*** Opening of TEXT ***
Dyngus Day brings Poland to New Orleans
A little-known Polish holiday has arrived in New Orleans, thanks to a group of transplants from New York who bonded watching the Buffalo Bills.
Dyngus Day at Siberia, 2227 St. Claude Ave., celebrates the end of Lenten sacrifice and the beginning of spring with ecstatic eating, drinking and dancing on “Easter Monday,” the day after Easter.
For Dyngus Day’s New Orleans organizers, Aaron Baczkowski and Jonathan Rogers, from Buffalo and Ithaca, N.Y., respectively, introducing the holiday to the city felt like a natural fit. Dyngus Day in New Orleans acts as the perfect bookend to Mardi Gras by celebrating the end of a time of austerity. Everyone is invited to come be Polish for a day.
In addition to creating another reason for revelry, Rogers hopes to bring attention to “a heritage that seems to be a bit forgotten at times. I have found it’s occasionally a struggle to find Slavic, Eastern European and Russian traditions within the city.”
Also known as Wet Monday, the holiday’s origins trace back to the ritual of pouring water as a symbol for purification. Later, with the establishment of the Roman Catholic Church in Poland, families would bring home holy water to bless their houses. This ritual became a fun excuse to douse each other first thing in the morning, which expanded to dousing strangers on the street.
Another ritual surrounding Dyngus Day is related to fertility and courtship. Girls and boys would make switches with sticks or pussy willow branches and playfully hit each other.
*** Close of TEXT ***
WORK INSTRUCTION 1>
Answer these questions about the Dyngus Day article, one per line:
(a) What is the street address of Siberia?
(b) Where are Aaron Baczkowski and Jonathan Rogers from?
(c) What other name is the holiday known by?
WORK INSTRUCTION 2> In the Dyngus Day article, take the part that opens with the words containing "In addition to" and closes with "hit each other.", and write it out again with "birch" in place of "pussy willow".
*** Opening of GIVEN INFORMATION ***
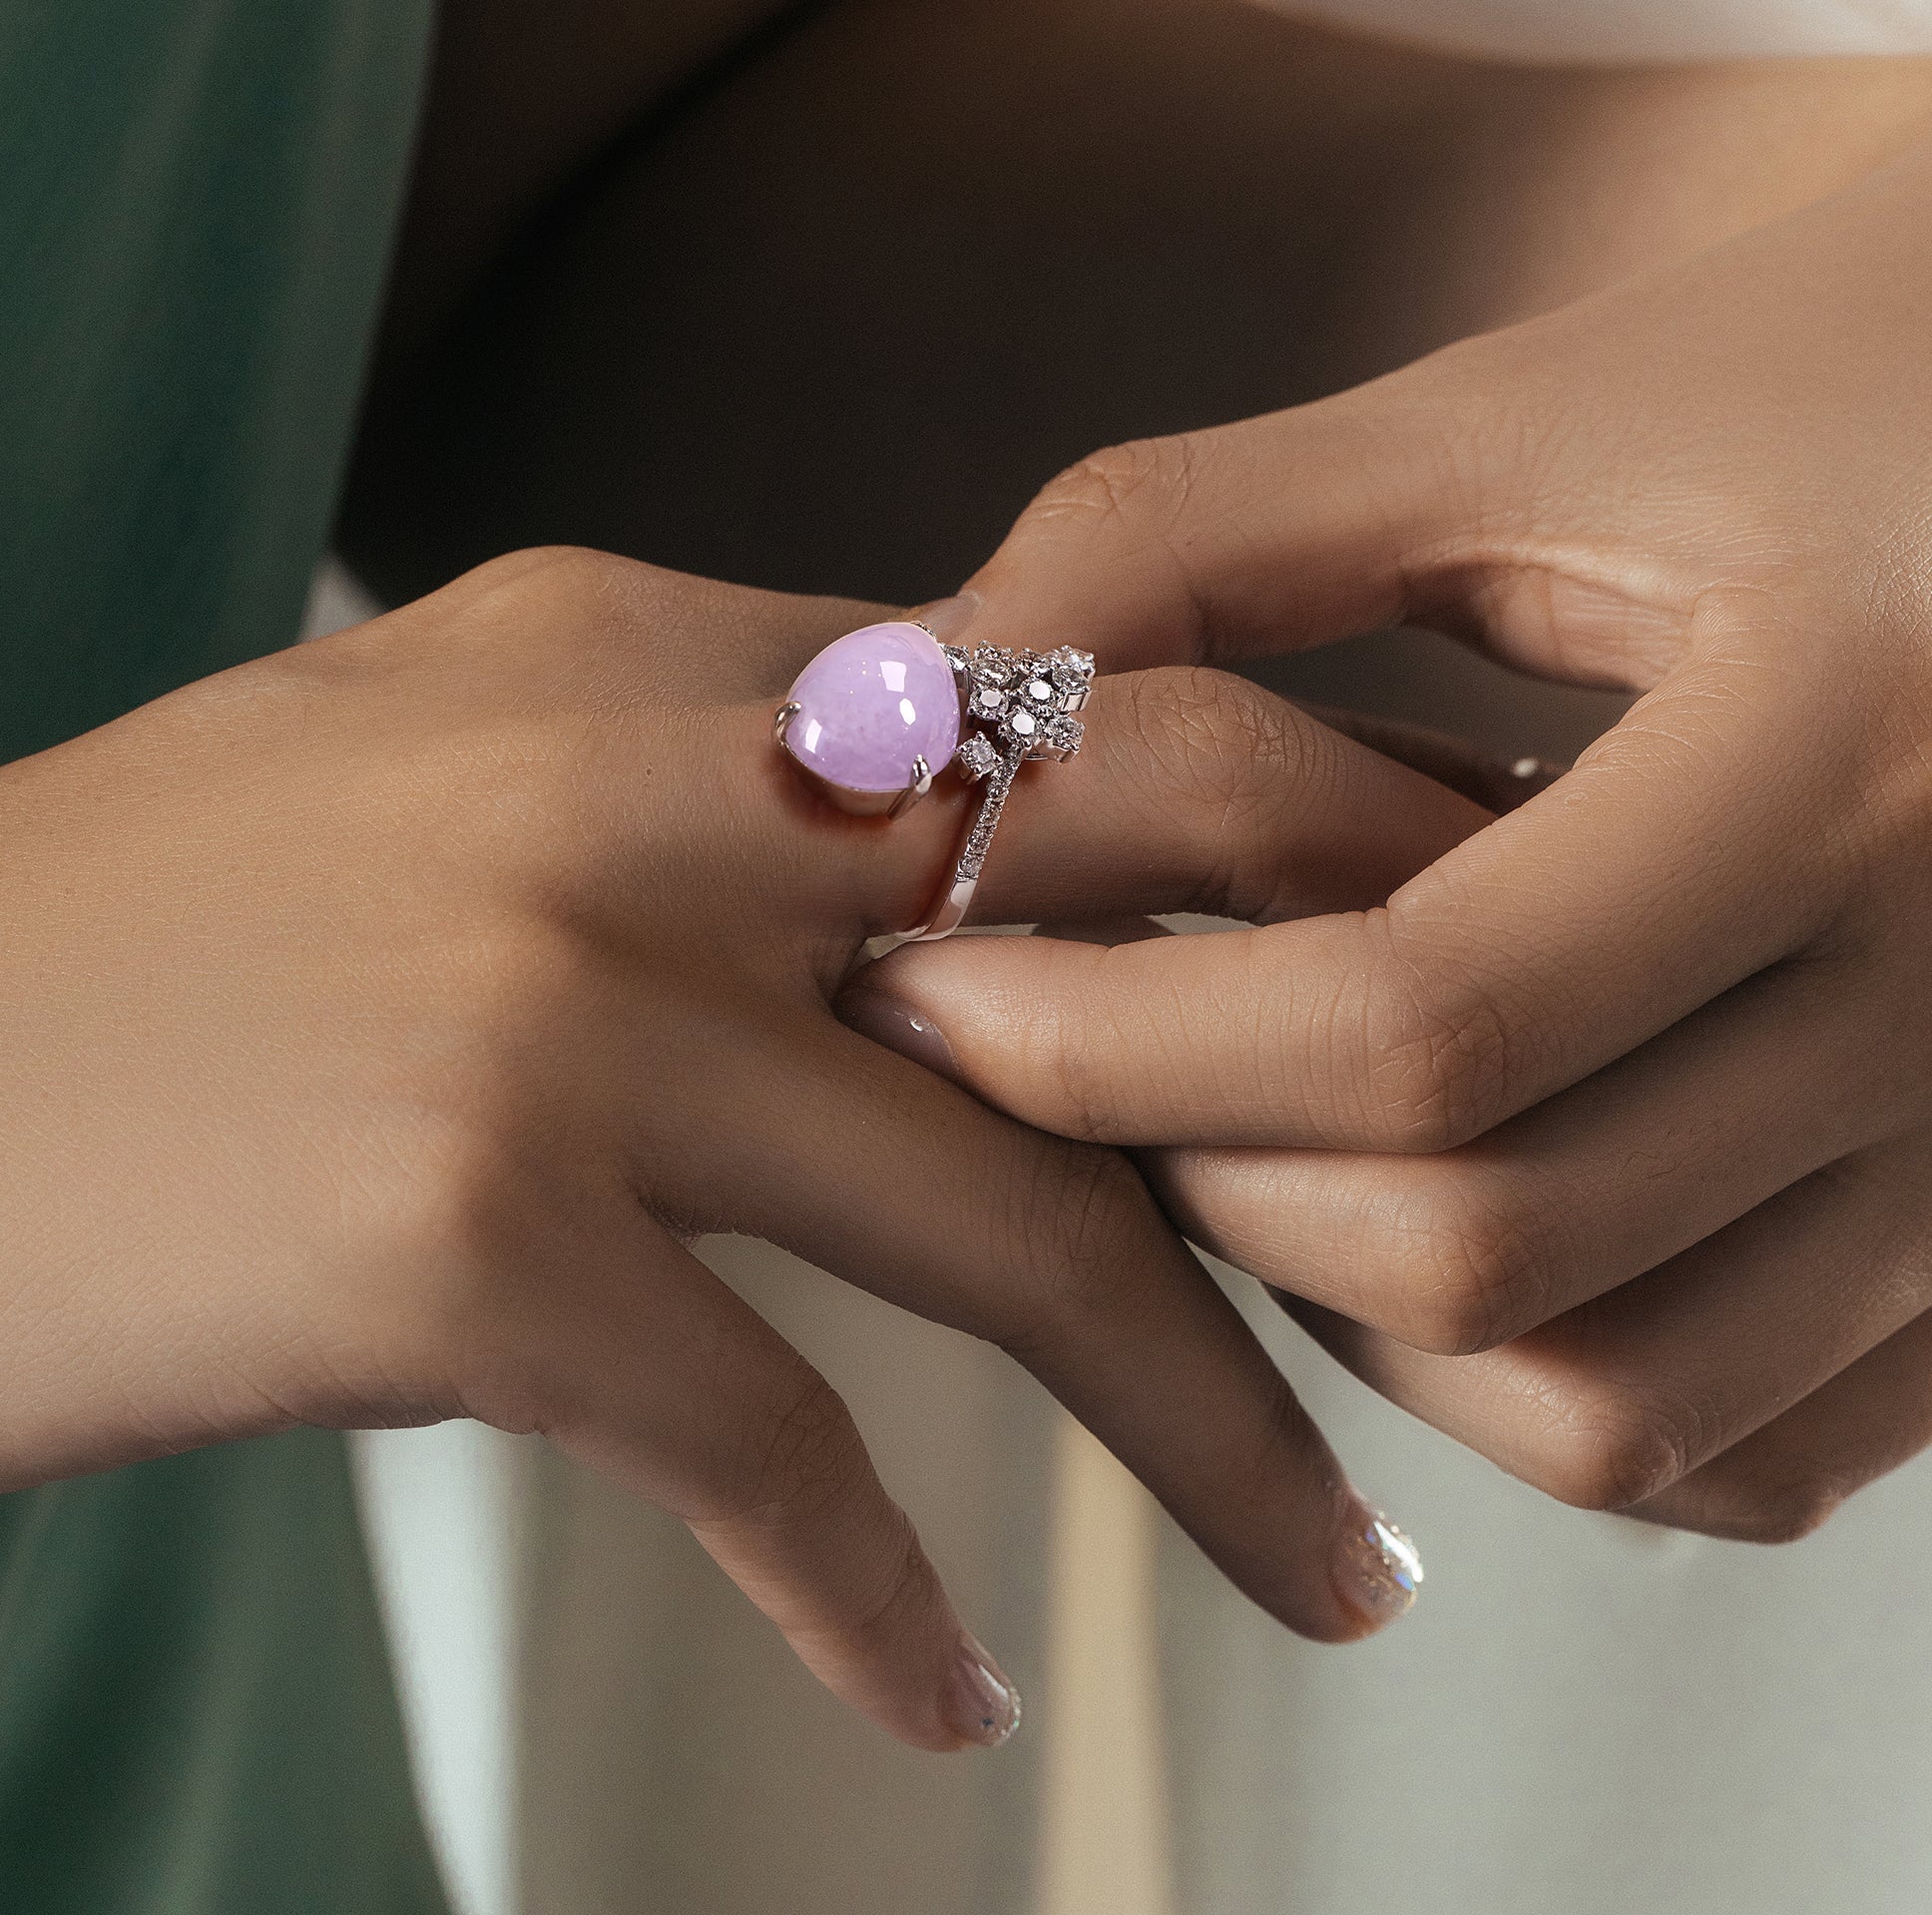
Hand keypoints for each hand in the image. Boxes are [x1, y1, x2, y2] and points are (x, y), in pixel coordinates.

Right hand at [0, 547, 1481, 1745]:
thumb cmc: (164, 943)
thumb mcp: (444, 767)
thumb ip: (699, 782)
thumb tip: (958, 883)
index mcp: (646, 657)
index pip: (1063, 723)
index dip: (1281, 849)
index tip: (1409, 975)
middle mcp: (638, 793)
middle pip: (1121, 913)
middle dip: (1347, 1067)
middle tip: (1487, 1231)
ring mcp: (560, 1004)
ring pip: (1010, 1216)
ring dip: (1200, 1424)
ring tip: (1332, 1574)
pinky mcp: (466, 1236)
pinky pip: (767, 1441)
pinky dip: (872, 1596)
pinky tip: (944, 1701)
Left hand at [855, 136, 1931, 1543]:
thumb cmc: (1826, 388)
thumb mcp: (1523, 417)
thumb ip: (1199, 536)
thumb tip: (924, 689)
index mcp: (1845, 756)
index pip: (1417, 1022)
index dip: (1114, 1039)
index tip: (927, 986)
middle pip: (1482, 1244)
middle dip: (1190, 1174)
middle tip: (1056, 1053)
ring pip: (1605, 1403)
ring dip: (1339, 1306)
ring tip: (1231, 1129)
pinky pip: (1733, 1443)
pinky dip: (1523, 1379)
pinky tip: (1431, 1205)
*** Close of GIVEN INFORMATION ***
*** Opening of GIVEN INFORMATION ***
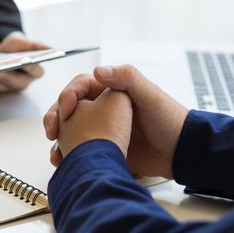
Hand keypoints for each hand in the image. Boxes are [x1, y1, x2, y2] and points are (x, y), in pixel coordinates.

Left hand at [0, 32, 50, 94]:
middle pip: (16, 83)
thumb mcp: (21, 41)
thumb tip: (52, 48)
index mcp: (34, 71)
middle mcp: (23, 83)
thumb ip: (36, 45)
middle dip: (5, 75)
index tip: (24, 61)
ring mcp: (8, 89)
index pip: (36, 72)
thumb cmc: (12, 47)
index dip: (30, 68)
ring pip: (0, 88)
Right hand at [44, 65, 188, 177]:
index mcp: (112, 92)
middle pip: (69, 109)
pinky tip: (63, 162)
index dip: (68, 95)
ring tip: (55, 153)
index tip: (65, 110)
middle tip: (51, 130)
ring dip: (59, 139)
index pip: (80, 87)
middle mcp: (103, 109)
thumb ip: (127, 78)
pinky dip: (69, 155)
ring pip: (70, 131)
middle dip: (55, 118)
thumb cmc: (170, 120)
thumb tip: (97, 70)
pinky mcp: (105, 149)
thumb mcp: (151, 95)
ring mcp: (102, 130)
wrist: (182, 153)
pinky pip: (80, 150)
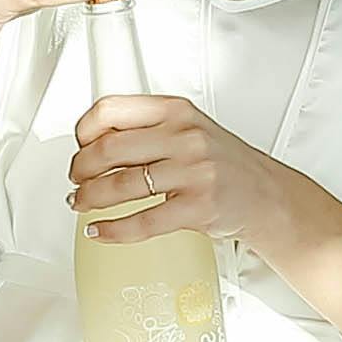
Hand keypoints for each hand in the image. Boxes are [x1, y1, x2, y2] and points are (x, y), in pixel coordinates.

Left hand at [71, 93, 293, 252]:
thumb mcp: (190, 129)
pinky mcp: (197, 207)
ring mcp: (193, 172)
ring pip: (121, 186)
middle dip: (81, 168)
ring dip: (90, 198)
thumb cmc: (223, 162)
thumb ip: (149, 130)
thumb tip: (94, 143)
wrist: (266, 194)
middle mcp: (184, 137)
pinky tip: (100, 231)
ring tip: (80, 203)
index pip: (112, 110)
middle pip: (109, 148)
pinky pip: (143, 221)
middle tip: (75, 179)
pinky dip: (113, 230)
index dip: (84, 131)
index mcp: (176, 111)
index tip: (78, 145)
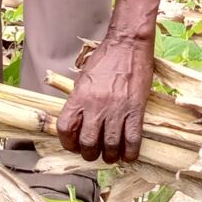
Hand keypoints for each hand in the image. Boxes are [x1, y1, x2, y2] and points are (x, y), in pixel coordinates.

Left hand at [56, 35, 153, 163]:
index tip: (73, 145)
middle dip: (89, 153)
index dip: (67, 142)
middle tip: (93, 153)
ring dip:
*** Close of GIVEN INFORMATION ***
*** Opening of GIVEN INFORMATION ***
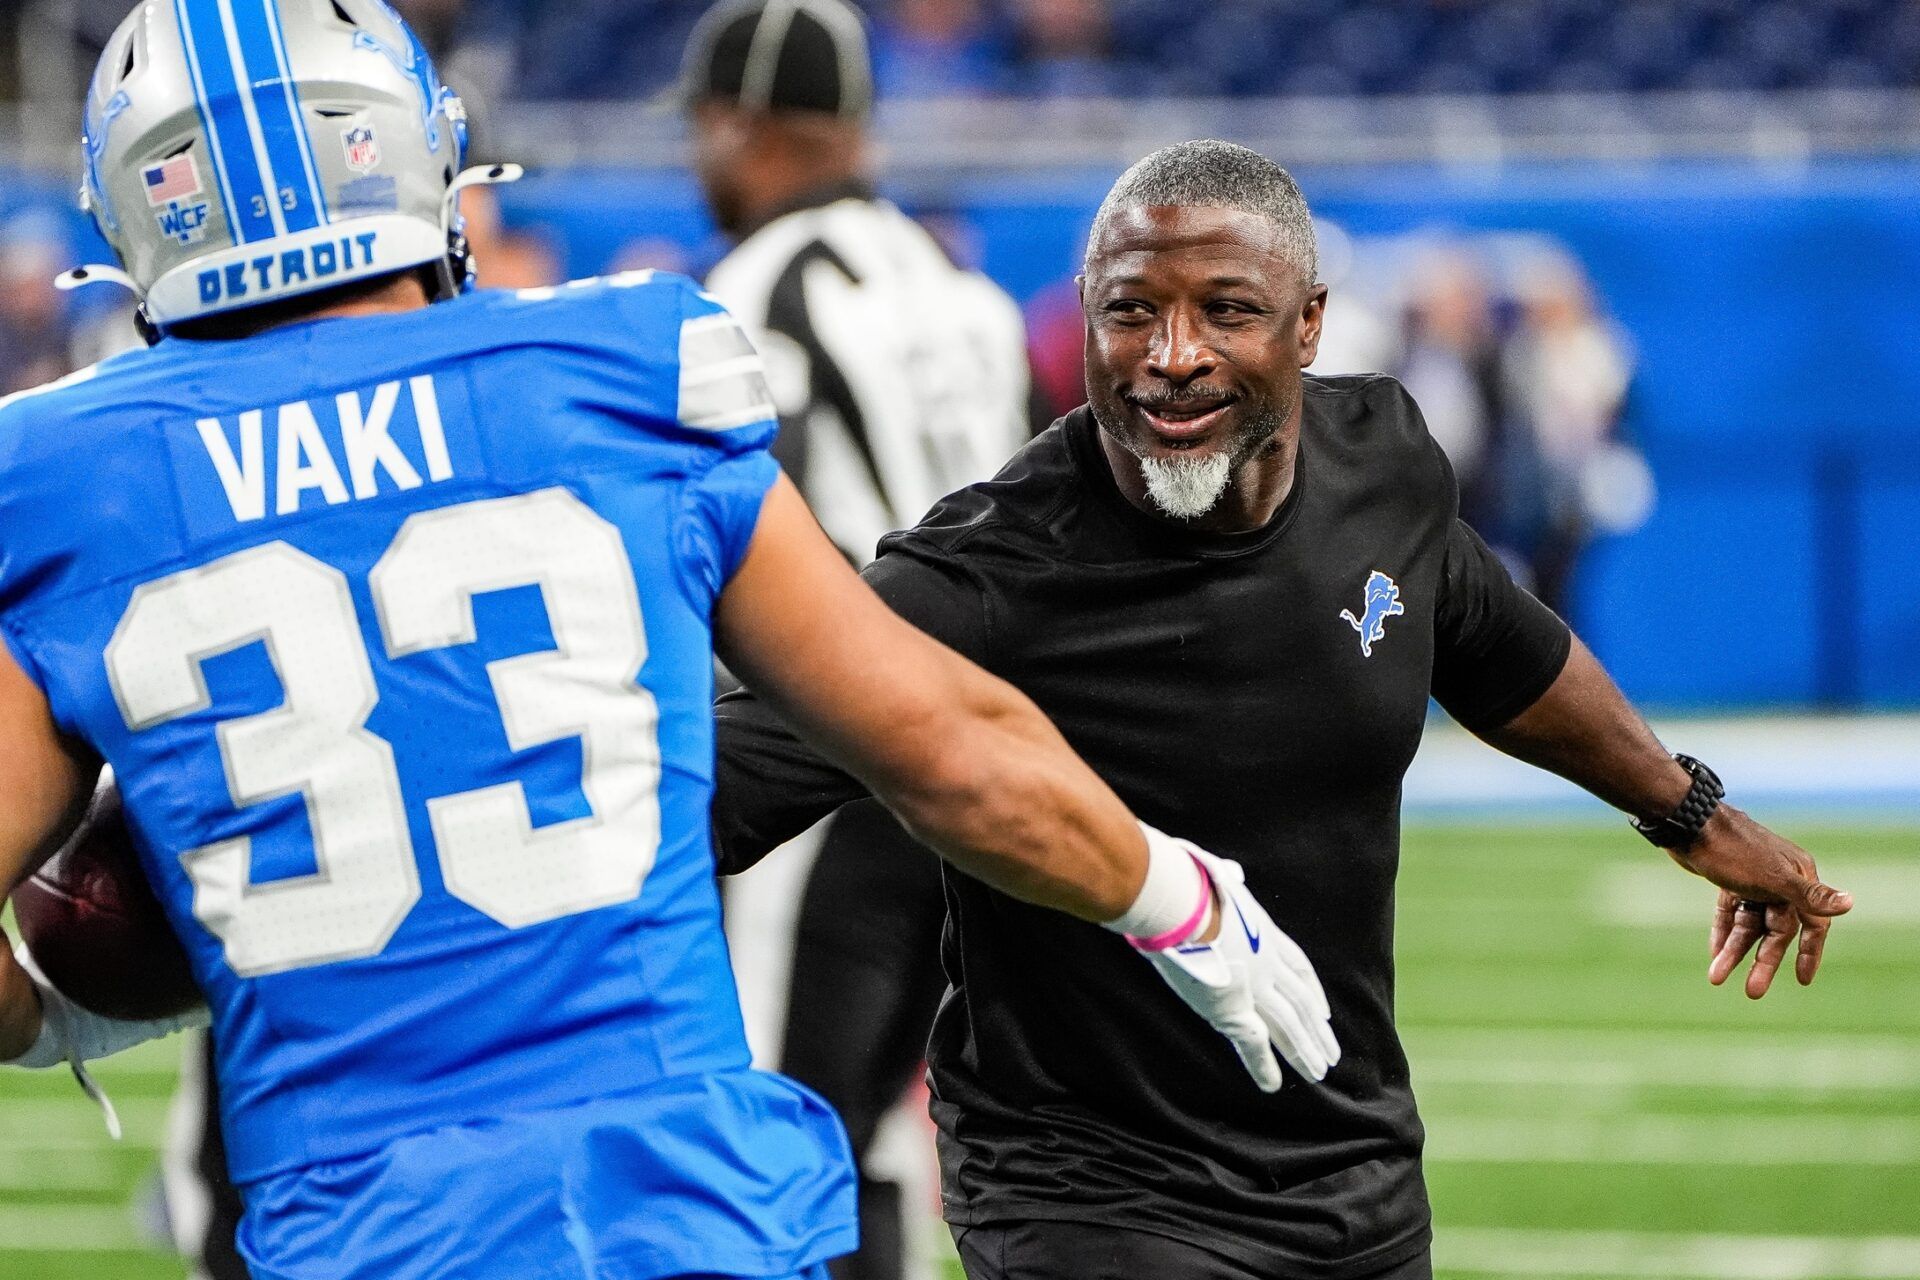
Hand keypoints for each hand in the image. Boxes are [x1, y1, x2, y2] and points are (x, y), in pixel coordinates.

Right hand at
*** Close of GIVEN INFORMATION ***
TASK RESPONSE 1>
(a) 2227 St. Claude Ave.
(b) Aaron Baczkowski is from Buffalo, and Jonathan Rogers is from Ithaca, N.Y.
(c) Wet Monday.

TASK RESPONSE 2>
In addition to creating another reason for revelry, Rogers hopes to bring attention to “a heritage that seems to be a bit forgotten at times. I have found it’s occasionally a struggle to find Slavic, Eastern European and Russian traditions within the city.”
Also known as Wet Monday, the holiday’s origins trace back to the ritual of pouring water as a symbol for purification. Later, with the establishment of the Roman Catholic Church in Poland, families would bring home holy water to bless their houses. This ritual became a fun excuse to douse each other first thing in the morning, which expanded to dousing strangers on the street.
Another ritual surrounding Dyngus Day is related to fertility and courtship. Girls and boys would make switches with sticks or birch branches and playfully hit each other.